_EXCERPT PROVIDED_

= Uruguay national cricket team =

Flag of Uruguay

The Uruguay national cricket team represents Uruguay in international cricket matches. They have mainly played against regional rivals Argentina, playing against them 29 times between 1868 and World War II, winning on six occasions.

In 2018, the team finished in second place, behind Mexico, in the annual South American Cricket Championship held in Colombia. In 2023, the team finished in second place in the South American Cricket Championship held in Buenos Aires, Argentina.

== History==

The Victoria Cricket Club was established as far back as 1842. Far away from home, in distant Montevideo, the expatriate Englishmen had yearned to play the familiar sports of their land. Hence, the local Uruguayans passing by often saw the foreigners indulging in the strange game of willow and leather.

In 1861, the Victoria Cricket Club was re-established as the Montevideo Cricket Club (MVCC), and like any other Latin American cricket club, it branched into rugby, football, and gradually field hockey and tennis. In the World Rugby Museum of Twickenham, MVCC is listed as the eighth oldest rugby union club in the world, the oldest outside Europe.

Cricket did maintain a toehold as well. In 1868, the Montevideo Cricket Club played against Argentina’s Buenos Aires Cricket Club in their home ground La Blanqueda, marking the first international match in South America.

Ten years later, the club took on the crew of a visiting vessel in a football game — the first such match played in the land. And with that cricket took a backseat in the country. However, the cricket teams of Montevideo — formed by appending a few players to the Montevideo Cricket Club — did take part in two matches against English sides.

The first was played at the Blanqueda ground over two days during the festival period in 1926, against a reasonably strong Marylebone Cricket Club (MCC) side. A figure as notable as Plum Warner led the team. Although 53 at that time, he was after all a former England captain. The team was loaded with experienced First-Class cricketers. Gubby Allen sat out for the match against Montevideo, but there was the England left-arm spinner Jack White and his guile was a bit too much for the local batsmen to handle.

MCC batted first and Irish-born Hampshire batsman Tom Jameson notched up a hundred. Guy Jackson of Derbyshire and Warner hit half centuries before the innings was closed at 366 for seven. Not all the bowlers were butchered, though. The impressive medium pacer HL Pennock picked up five for 107.

In response, Montevideo’s innings lasted only 19.3 overs. White was too classy for the local talent and only Pennock managed to enter double figures by scoring 12. White’s figures read seven for 27 in 9.3 overs and the total stuttered and stumbled to reach 64.

In the second innings, the home side did little better. Jameson, now enjoying himself with the ball, picked up five wickets. A lot of the bowling was also done by Lord Dunglass, the least accomplished cricketer of the side. But this minor cricketer, who answered to the full name Alec Douglas-Home and later became the Prime Minister of Britain, captured four wickets. The hosts folded for just 98 on Christmas Day.

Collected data
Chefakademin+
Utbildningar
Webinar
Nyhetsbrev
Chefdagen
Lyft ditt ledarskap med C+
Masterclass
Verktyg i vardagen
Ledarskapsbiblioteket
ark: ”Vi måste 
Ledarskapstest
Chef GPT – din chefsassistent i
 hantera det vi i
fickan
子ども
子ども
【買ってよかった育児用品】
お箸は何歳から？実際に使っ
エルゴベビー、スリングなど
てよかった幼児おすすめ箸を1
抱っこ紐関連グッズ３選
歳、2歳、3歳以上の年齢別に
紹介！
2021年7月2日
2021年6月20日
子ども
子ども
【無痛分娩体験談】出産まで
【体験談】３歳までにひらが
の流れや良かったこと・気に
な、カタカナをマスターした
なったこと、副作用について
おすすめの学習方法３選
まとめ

_EXERCISE INSTRUCTIONS_
(1) Decide whether each statement agrees with the article on the Uruguay national cricket team, answering yes or no and quoting the words of the text that settle it: (a) The Victoria Cricket Club was established in 1842. (b) Uruguay beat Argentina ten times between 1868 and World War II. (c) Jack White took seven wickets for 27 runs in Montevideo's first innings.
(2) Rewrite the passage of the Uruguay cricket article starting at "The Victoria Cricket Club was established" and ending at "willow and leather.", with "expatriate Englishmen" changed to "English expatriates".
(3) Write the next part of the article on the Uruguay national cricket team, picking up after its final sentence.

_TASK-BY-TASK RESULTS_
(1)
(a) Yes: "The Victoria Cricket Club was established as far back as 1842."
(b) No: "playing against them 29 times between 1868 and World War II, winning on six occasions."
(c) Yes: "White’s figures read seven for 27 in 9.3 overs"

(2)
The Victoria Cricket Club was established as far back as 1842. Far away from home, in distant Montevideo, the English expatriates had yearned to play the familiar sports of their land. Hence, the local Uruguayans passing by often saw the foreigners indulging in the strange game of willow and leather.

(3)
The next major match for the Montevideo side was played in January 1938 on the same Blanqueda ground. It was against a strong English side led by Sir Theodore Brickman. The team boasted several big names – including celebrated ageing stalwarts like Andy Sandham and RES Wyatt, as well as other Test stars like Jim Sims, Arthur Wood, Jack Durston and Fred Price.

However, the home bowlers did an appreciable job in restricting the visiting batsmen. Fifties by Wyatt and the Warwickshire veteran Reg Santall helped to take Sir Theodore Brickman’s XI to 280. Pennock, still going strong after 11 years, captured three wickets. The bowlers were helped along by some cavalier batting as well, and the runs were plundered in just 36overs.

However, the batting of the home side was too brittle to capitalise on the good work. Eddie Watts, the Surrey teammate of Alf Gover and also his brother-in-law, ran through the batting with able help from Wyatt and the occasional fare of Sandham. The 80 runs that the home side scored came in just 11 overs. It was fireworks all around.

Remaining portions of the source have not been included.